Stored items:
◇ ◇ ◇ ◇ ◇

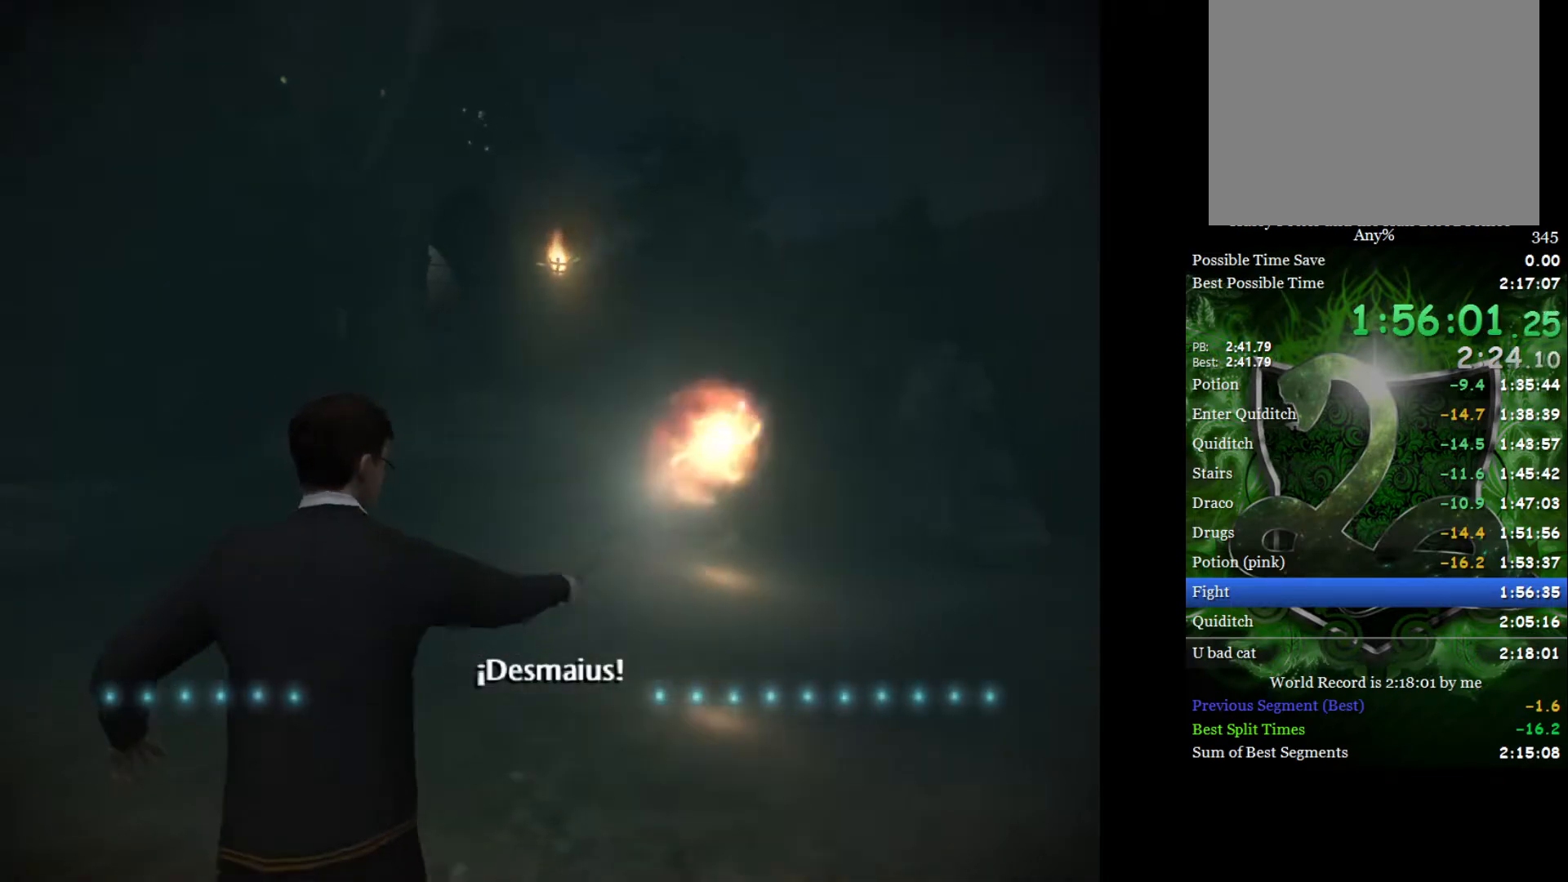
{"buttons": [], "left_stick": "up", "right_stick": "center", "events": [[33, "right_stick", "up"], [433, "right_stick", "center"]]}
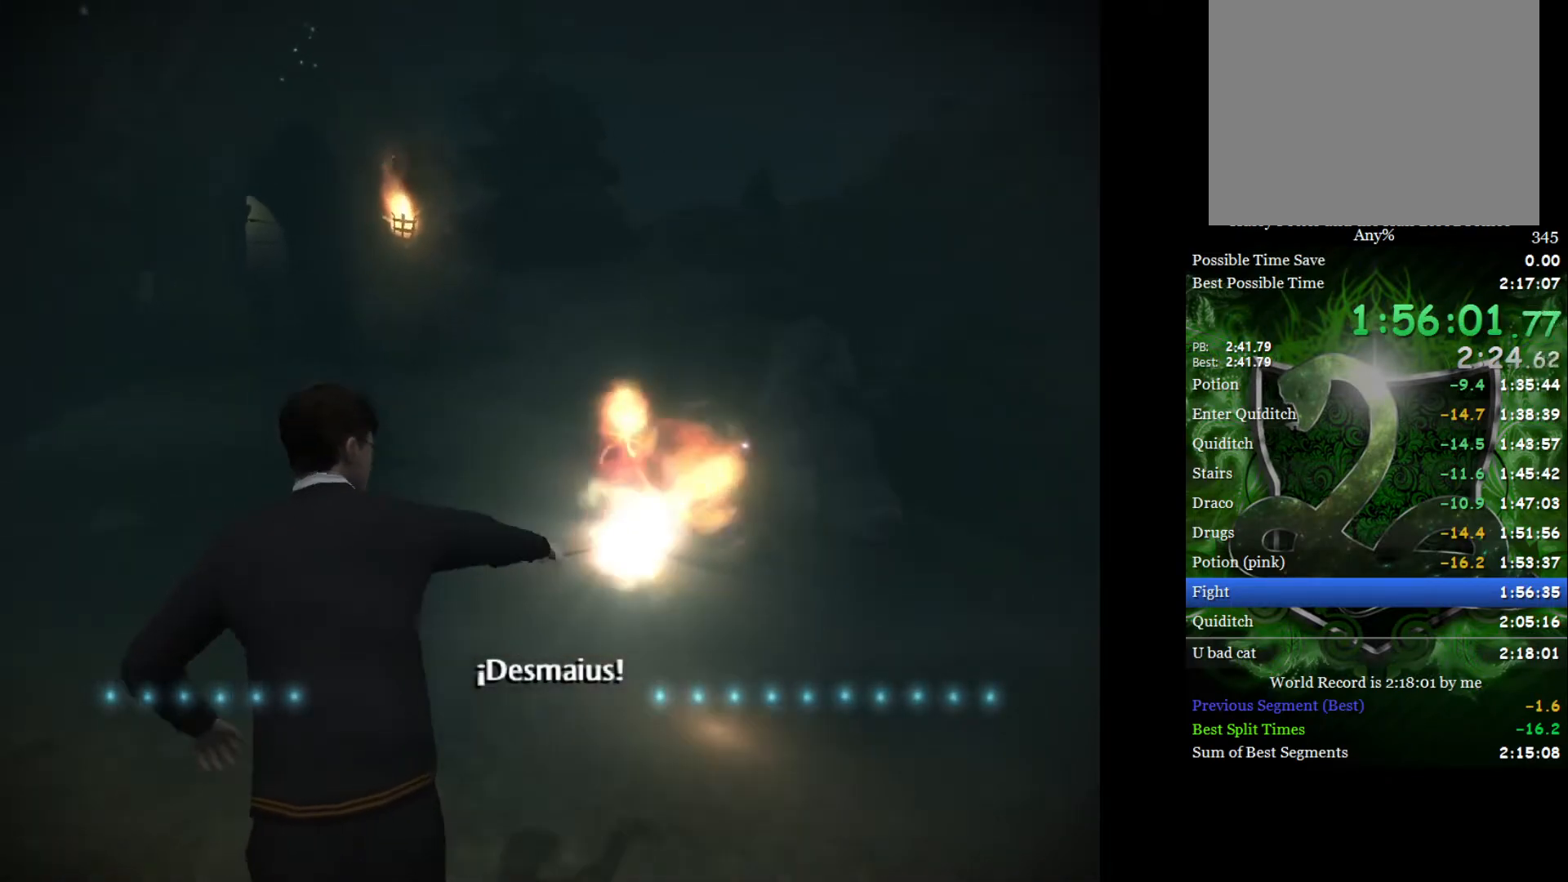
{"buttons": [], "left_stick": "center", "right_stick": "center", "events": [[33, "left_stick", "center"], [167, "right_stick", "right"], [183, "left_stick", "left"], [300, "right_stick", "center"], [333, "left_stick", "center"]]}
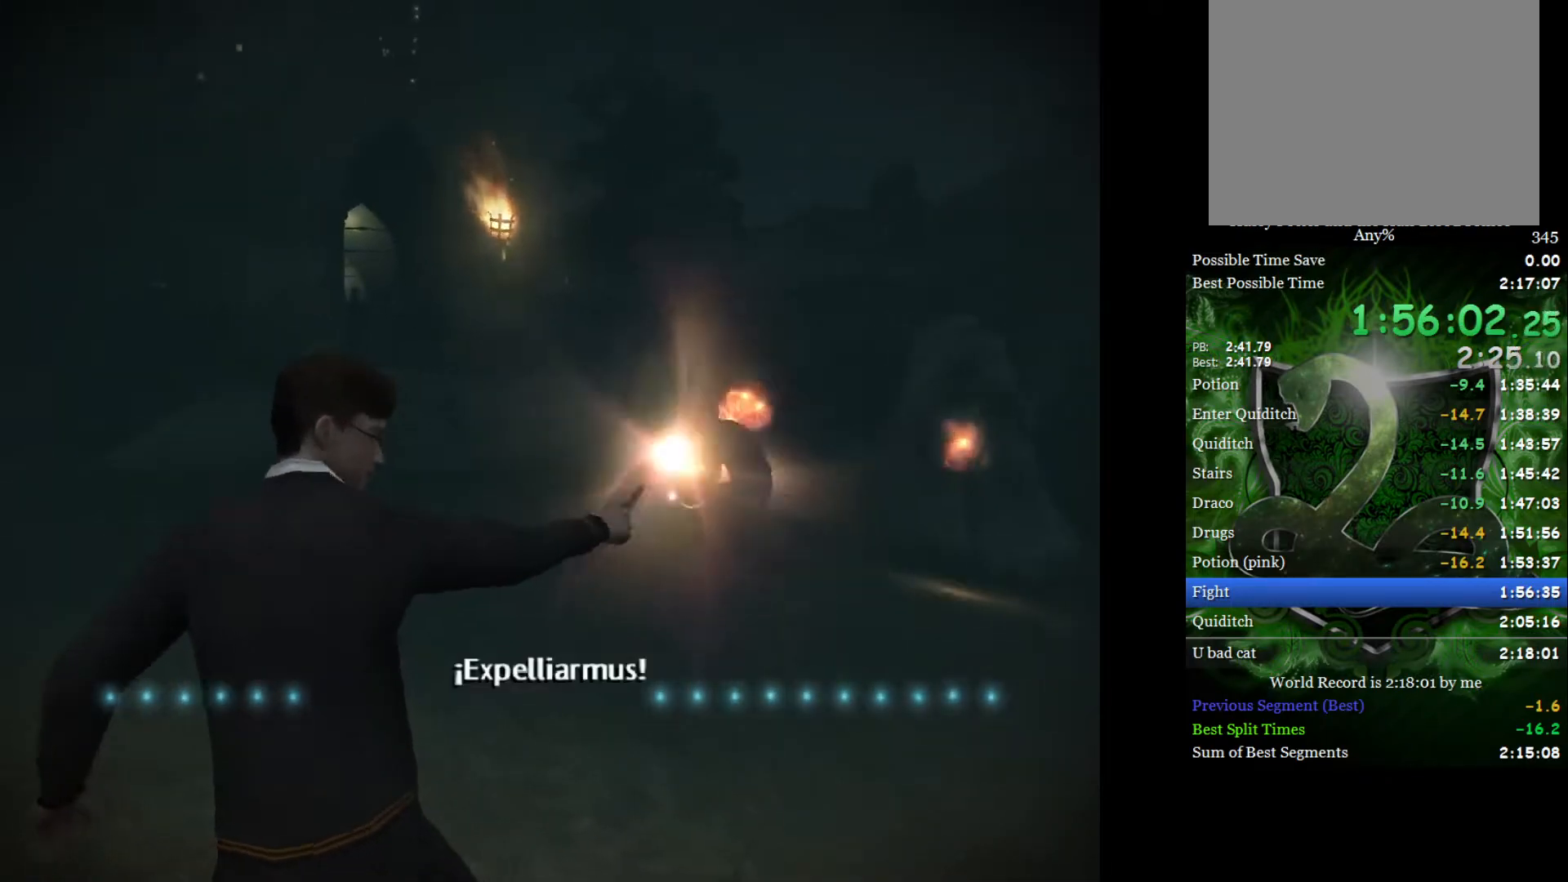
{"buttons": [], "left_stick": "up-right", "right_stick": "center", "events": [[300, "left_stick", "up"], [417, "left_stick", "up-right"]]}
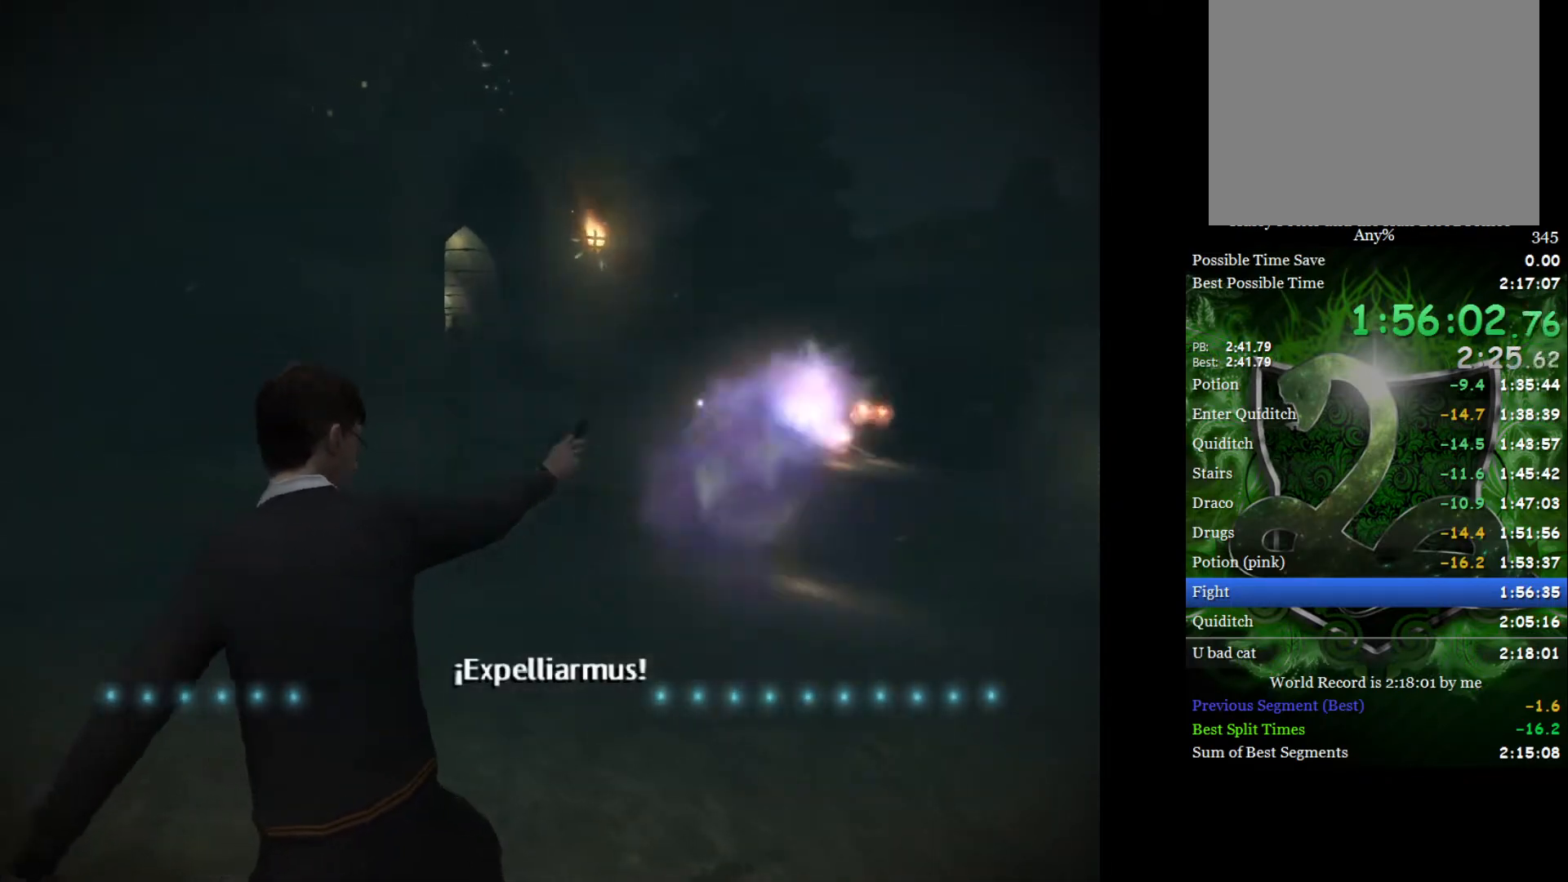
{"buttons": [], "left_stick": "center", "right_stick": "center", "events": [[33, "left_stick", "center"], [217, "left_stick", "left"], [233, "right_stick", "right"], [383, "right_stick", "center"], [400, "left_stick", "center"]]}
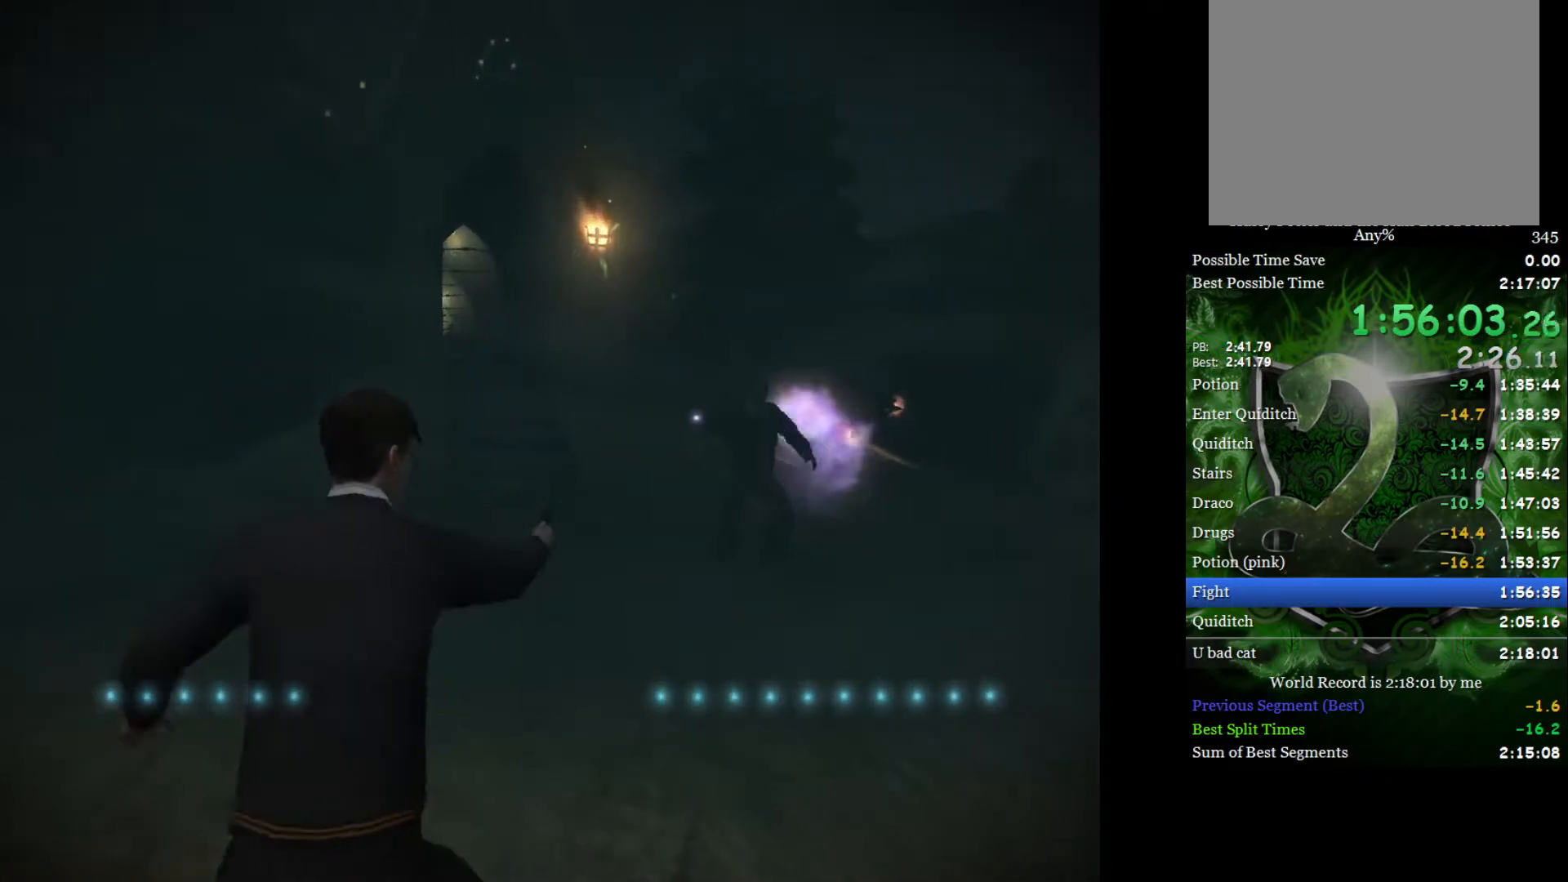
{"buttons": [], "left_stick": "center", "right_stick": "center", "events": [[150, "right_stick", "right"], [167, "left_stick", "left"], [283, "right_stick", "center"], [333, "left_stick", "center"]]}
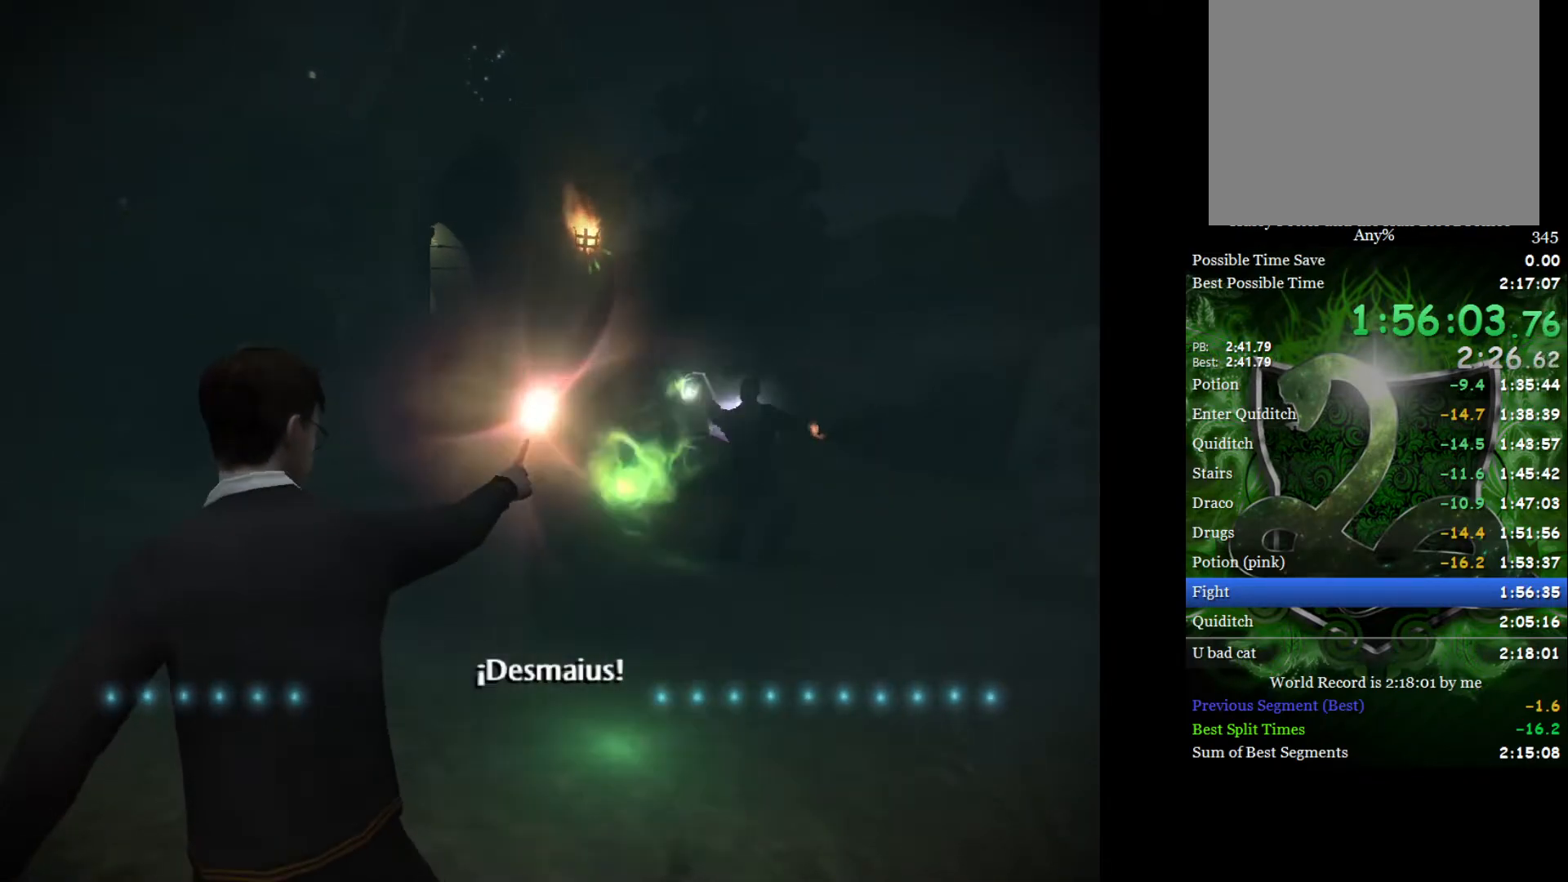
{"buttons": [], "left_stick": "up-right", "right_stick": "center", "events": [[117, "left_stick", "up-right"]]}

◇ ◇ ◇ ◇ ◇

WHAT THE EXERCISE ASKS: The response should repeat every entry above exactly and include none of the pictures.

EXPECTED ANSWER:
{"buttons": [], "left_stick": "up", "right_stick": "center", "events": [[33, "right_stick", "up"], [433, "right_stick", "center"]]}
{"buttons": [], "left_stick": "center", "right_stick": "center", "events": [[33, "left_stick", "center"], [167, "right_stick", "right"], [183, "left_stick", "left"], [300, "right_stick", "center"], [333, "left_stick", "center"]]}
{"buttons": [], "left_stick": "up-right", "right_stick": "center", "events": [[300, "left_stick", "up"], [417, "left_stick", "up-right"]]}
{"buttons": [], "left_stick": "center", "right_stick": "center", "events": [[33, "left_stick", "center"], [217, "left_stick", "left"], [233, "right_stick", "right"], [383, "right_stick", "center"], [400, "left_stick", "center"]]}
{"buttons": [], "left_stick": "center", "right_stick": "center", "events": [[150, "right_stick", "right"], [167, "left_stick", "left"], [283, "right_stick", "center"], [333, "left_stick", "center"]]}
{"buttons": [], "left_stick": "up-right", "right_stick": "center", "events": [[117, "left_stick", "up-right"]]}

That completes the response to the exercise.